What are ways to reduce the risk of getting HIV?

  • Choose not to have sex, or make an agreement with a partner who is HIV-negative to be sexually faithful to each other, and stick to it. If you or your partner is HIV-positive, talk with your health care provider about how to reduce your risk, including using latex condoms or dental dams. Latex condoms, when used consistently and correctly, are highly effective in preventing transmission of HIV, the virus that causes AIDS. In addition, correct and consistent use of latex condoms can reduce the risk of other sexually transmitted diseases (STDs).
  • Always use a condom for vaginal or anal sex, and barrier methods, such as a condom or dental dam, for oral sex.
  • If you are HIV-positive and are pregnant, see your health care provider to get appropriate treatment. Treatments are available to significantly reduce the risk of passing HIV to your child during pregnancy and delivery.
  • Do not share needles or syringes for any kind of injection drug use.
  • Get Tested! Ask partners to do the same.
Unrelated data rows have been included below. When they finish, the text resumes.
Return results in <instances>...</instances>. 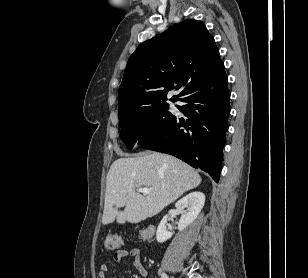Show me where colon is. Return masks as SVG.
I'll use <instances>...</instances> for the list:
<instances>
[{
	"label": "colon",
	"instance_id": "obj_1",
	"mask_svg": "<svg viewBox=\"0 0 308 278\" xmlns=\"http://www.w3.org/2000/svg\"><path fill=\"white\" fill-rule=\"evenodd\" d=\"M141 237H154L155 236V227L154 226H145L144 230L139 232ZM122 238L118 235H109L104 241L105 248L107 250H116L122 245Z\"/></svg>",
	"mask_w": 308,
	"mask_h": 278
}]
</instances>
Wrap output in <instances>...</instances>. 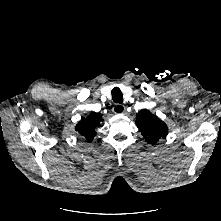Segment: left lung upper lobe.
Masks as SVG:
<instances>
[{
  "instance_id": "obj_1",
  "label": "left lung upper lobe",
  "mask_w": 221,
  "mask_h": 221,
  "mask_svg": "<svg viewBox=\"0 0 221 221\" xmlns=\"http://www.w3.org/2000/svg\"><path fill=\"white\" fill-rule=\"evenodd\" d=\"M136 125L148 143H155L168 133L166 124L146 109L136 115Z\"/></svg>"
}]
</instances>
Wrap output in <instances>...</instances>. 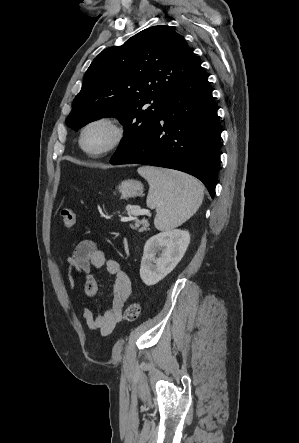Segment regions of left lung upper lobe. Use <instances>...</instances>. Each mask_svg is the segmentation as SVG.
I'll return each mask as SVG.
<instances>
[{"label":"left lung upper lobe","instance_id":"1","mask_svg":"<svg viewBox=\"0 0 299 443\" xmlns=\"http://www.w3.org/2000/svg\"><path fill=\"white\" fill-rule=\"evenodd\" d=\"M198 65L184 38L171 27L147 28L93 60L66 125L77 130L103 117L118 118L124 138L111 158L115 160L154 125L172 91Z\"/></svg>","mask_w":299,"mask_h":443}]
</instances>
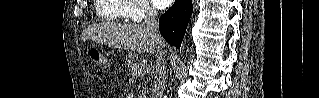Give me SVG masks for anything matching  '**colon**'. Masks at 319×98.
<instances>
[{"instance_id": "5ec220e1", "label": "colon", "mask_w": 319, "mask_h": 98, "mask_svg": "<svg viewBox=\"0 0 319 98\" xmlns=\"http://www.w3.org/2000/svg\"><path fill=\"white\" fill-rule=\"evenodd\" d=\"M90 58L92 62L100 67V68H106L108 66V62L106 58L101 54V52L96 48H91L89 51Z\"/></svg>"}]
</instances>
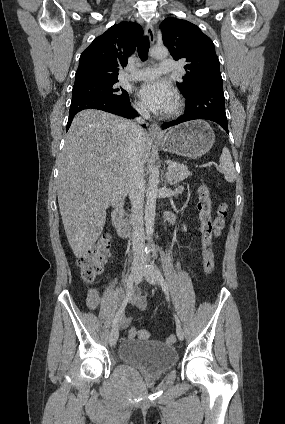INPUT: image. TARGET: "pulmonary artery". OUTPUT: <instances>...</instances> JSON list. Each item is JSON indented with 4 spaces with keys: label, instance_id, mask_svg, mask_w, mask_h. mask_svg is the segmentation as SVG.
<instances>
[{
    "label": "pulmonary artery",
    "instance_id": "obj_1",
    "mask_svg": "<svg viewBox=\"0 0 285 424\" xmlns=\"http://www.w3.org/2000/svg\"><path fill=\"white\" fill-rule=\"evenodd\" d=\"M175 69V62L171 59L163 60L159 67H146L129 75L131 80H152L160 74L171 73Z\"/></svg>",
    "mask_w": 285,
    "mask_h": 424
}]
</instances>
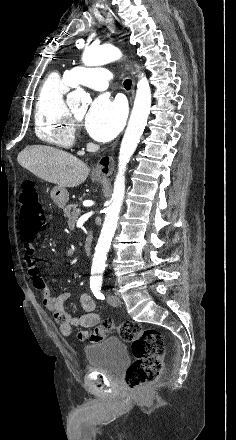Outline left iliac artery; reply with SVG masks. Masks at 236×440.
Instances as JSON below:
<instances>
[{
    "instance_id": "1",
    "label": "left iliac artery",
    "mask_w": 236,
    "mask_h": 440,
    "mask_svg": "<svg viewBox=\"0 0 236 440\" xmlns=\"http://www.w3.org/2000/svg\"><path fill=\"white\" fill-rule=\"evenodd\" d=\"M91 289H92V292H93L94 296L97 299H100V300H104L105 299L104 295L100 291L101 287L99 285L92 286Z\"/></svg>"
}]
</instances>
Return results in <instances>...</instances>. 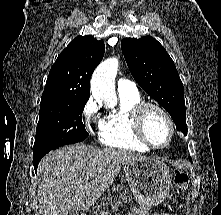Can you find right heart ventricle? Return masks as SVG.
Returning a JSON list of instances; mask_svg holds the SVG:
<instances>
[{
  "mask_svg": "<svg viewBox=\"0 0 221 215\" xmlns=\"http://www.w3.org/2000/svg\"><path fill=\"white\" fill-rule=\"evenodd\" d=\"M120 106L110 112L103 121L99 133L100 141L109 147L133 152H148L150 148L136 136L132 123V109L142 97L138 91L119 93Z\"/></svg>",
  "mask_w": 221,
  "mask_h": 215,
  "instance_id": "obj_1",
  "label": "right heart ventricle"
}]
</instances>
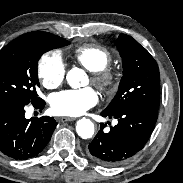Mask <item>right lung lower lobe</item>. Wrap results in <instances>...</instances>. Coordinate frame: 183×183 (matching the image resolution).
Masks as SVG:
<instances>
[{
	"mask_svg": "<svg viewBox=\"0 0 183 183\" xmlns=\"http://www.w3.org/2000/svg\"><path fill=\"white\" fill-rule=\"evenodd\" d=\"M29 103L37 109L45 106V101L41 98L0 101V151L16 160H25L39 154L57 125L54 118L49 116L26 119L24 107Z\"/></svg>",
	"mask_w": 183,
	"mask_h": 183,
	"instance_id": "obj_1",
	"label": "right lung lower lobe"
}]
</instances>
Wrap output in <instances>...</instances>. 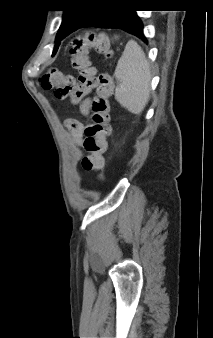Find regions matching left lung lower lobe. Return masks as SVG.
Returning <instances> with one entry per match:
<instances>
[{
    "label": "left lung lower lobe",
    "instance_id": "0a47b994",
    "mask_svg": "<svg viewBox=\"0 0 213 338\" xmlns=\"http://www.w3.org/2000/svg\"><path fill=\"white\" fill-rule=\"evenodd\" d=\"M84 27L119 28L147 43L143 25L136 12L124 7L112 9H87L70 27L68 34Z\"/></svg>",
    "mask_w": 213,
    "mask_h": 338
}]
</instances>
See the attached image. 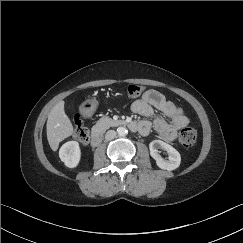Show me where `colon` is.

Is there a cure or vaccine for HIV/AIDS?

At this time there is neither a cure nor a vaccine for HIV. However, new treatments are available that have been found to be highly effective at keeping infected people healthy longer and in delaying the onset of AIDS.

Is there a link between HIV and other sexually transmitted diseases (STDs)?

According to the Center for Disease Control, people with STDs may be more likely to contract HIV. STDs, such as herpes, that can cause open sores are especially risky; however, STDs that do not cause open sores also pose a threat. In addition, if someone with HIV is also infected with another STD, that person is more likely than other people who are infected with HIV to transmit the virus through sexual contact.